With a history dating back to the late 1960s in Mongkok, JUNON – the 852’s first revolving restaurant, closing in the 80s – reopened earlier this year, relocating to Wanchai in collaboration with Cantopop star Hins Cheung.
JUNON may no longer be revolving, but the turn-of-the-century opulence remains, from the elaborate wooden facade to the interiors decked out with with heavy draping, antiques, plush patterned carpets and a showstopping stained-glass ceiling. Yes, it’s OTT, but it’s all the more fabulous for it.
The interior encompasses three spaces: the hallmark of JUNON is the French fine-dining restaurant with stage, where local and international musicians perform nightly – dubbed La Scène de JUNON – then there’s a more casual (but still quite luxurious) bistro and a bar.
Chef Bruno Ménard
Overseeing all three is new culinary director Bruno Ménard, who arrives to Hong Kong with three Michelin stars to his name. Chef Ménard is based in Singapore, but he travels to Hong Kong each month for fine-tuning at JUNON (unlike other consulting chefs who usually love us and leave us after just a few months).
The chef’s menus at JUNON are seasonal, combining his extensive French culinary background (side note: his father is one of France’s top chocolatiers) with Japanese flavours and techniques gained during his years helming French restaurant L’Osier in Tokyo, where he was awarded the trio of stars.
JUNON lunch menu
For lunch, there are both set and à-la-carte offerings (the menu is charmingly printed each morning as a retro newspaper from the 60s, with stories and ads to match), but come dinnertime, it’s all about the five- ($1,688/person) and six-course ($1,888/person) tasting menus.

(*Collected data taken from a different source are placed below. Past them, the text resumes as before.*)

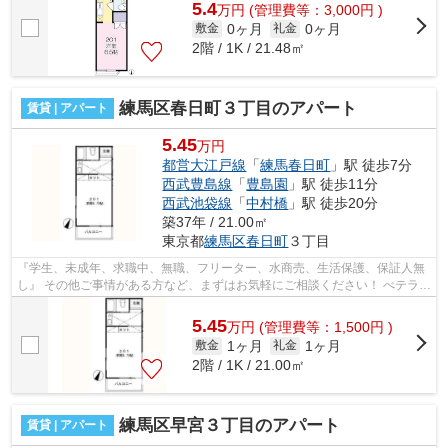
5.4
万
円
(管理費等：3,000円 )
0ヶ月
0ヶ月
敷金
礼金
2階 / 1K / 21.48㎡
練馬区春日町３丁目のアパート
賃貸 | アパート
5.45
万円
都営大江戸線
「
練馬春日町
」駅 徒歩7分
西武豊島線
「
豊島園
」駅 徒歩11分
西武池袋線
「
中村橋
」駅 徒歩20分
築37年 / 21.00㎡
東京都
練馬区
春日町
３丁目
『学生、未成年、求職中、無職、フリーター、水商売、生活保護、保証人無
し』 その他ご事情がある方など、まずはお気軽にご相談ください！ べテラン
スタッフが対応致しますのでご希望...
5.45
万
円
(管理費等：1,500円 )
1ヶ月
1ヶ月
敷金
礼金
2階 / 1K / 21.00㎡
練馬区早宮３丁目のアパート
賃貸 | アパート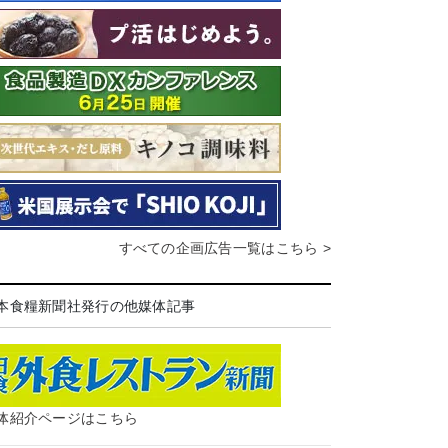
すべての企画広告一覧はこちら >
本食糧新聞社発行の他媒体記事
体紹介ページはこちら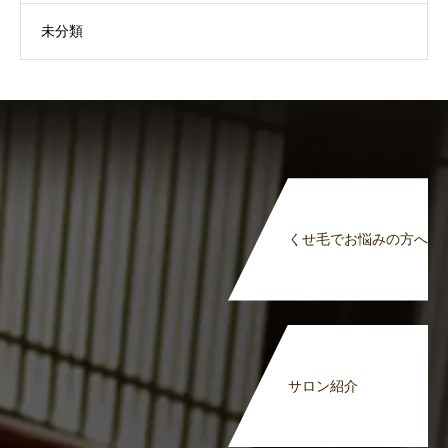
未分類
くせ毛でお悩みの方へ
サロン紹介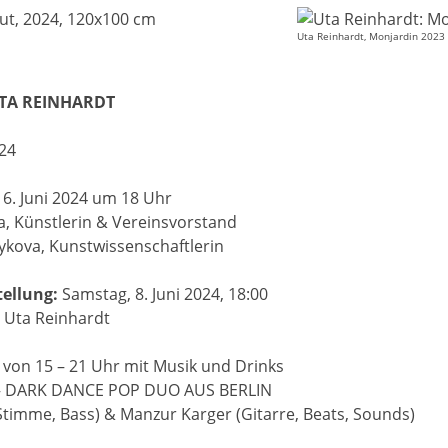
Uta Reinhardt, Monjardin 2023
UTA REINHARDT
024
6. Juni 2024 um 18 Uhr
, Künstlerin & Vereinsvorstand
dykova, Kunstwissenschaftlerin
ellung:
Samstag, 8. Juni 2024, 18:00
d Uta Reinhardt
i von 15 – 21 Uhr mit Musik und Drinks
 DARK DANCE POP DUO AUS BERLIN
 Stimme, Bass) & Manzur Karger (Gitarre, Beats, Sounds)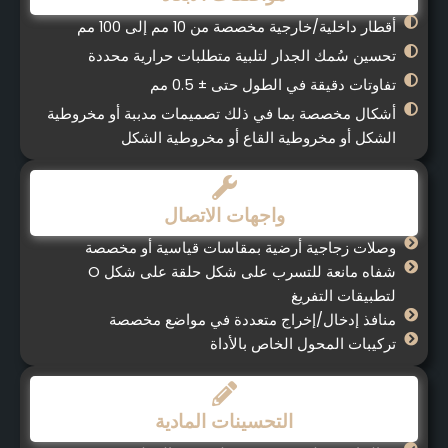
أقطار داخلية/خارجية مخصصة من 10 مم إلى 100 مم
تحسين سُمك الجدار لتلبية متطلبات حرارية محددة
تفاوتات دقيقة في الطول حتى ± 0.5 مم
أشكال مخصصة بما في ذلك تصميمات مدببة أو مخروطية
الشكل أو مخروطية القاع أو مخروطية الشكل
واجهات الاتصال
وصلات زجاجية أرضية بمقاسات قياسية أو مخصصة
شفاه مانعة للتسرب على شكل حلقة على شكل O
لتطبيقات التفريغ
منافذ إدخال/إخراج متعددة في مواضع مخصصة
تركيبات المحول الخاص بالأداة
التحسينات المادية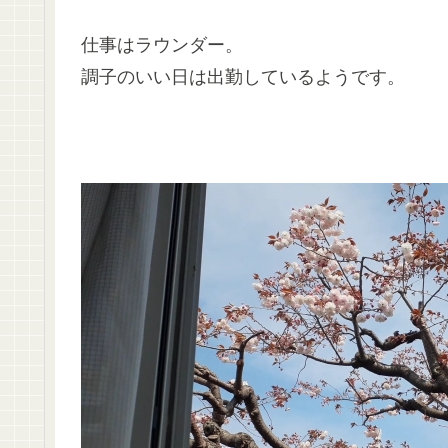
仕事はラウンダー。
調子のいい日は出勤しているようです。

We loved everything about our meal at JUNON, which included:
Light and delicate mushroom tiramisu, a savoury twist on the classic Italian sweet
Pretty-as-a-picture lightly cooked Tasmanian trout with chlorophyll jelly, wasabi and vegetable condiments
Hanwoo beef with black truffle jam, beetroot couscous, cacao vinegar and hibiscus oil, an intriguing combination of flavours that sung
Chocolate Madness, a chocoholic’s dream of rich, nutty brownie accompanied by chocolate sorbet laced with allspice, warm chocolate espuma and a sprinkling of crumbled biscuit, salted almond and other assorted crunchy, chocolaty bits
Some of the loveliest petits fours we’ve had in Hong Kong – the salted-caramel wafer “sandwich” was our fave of the winning quartet
2/F, Wu Chung House, 213 Queen’s Road East, Wanchai, 2808 0882, book online
This write-up is based on a complimentary media tasting provided in exchange for an honest review and no monetary compensation. The opinions expressed here represent the author’s.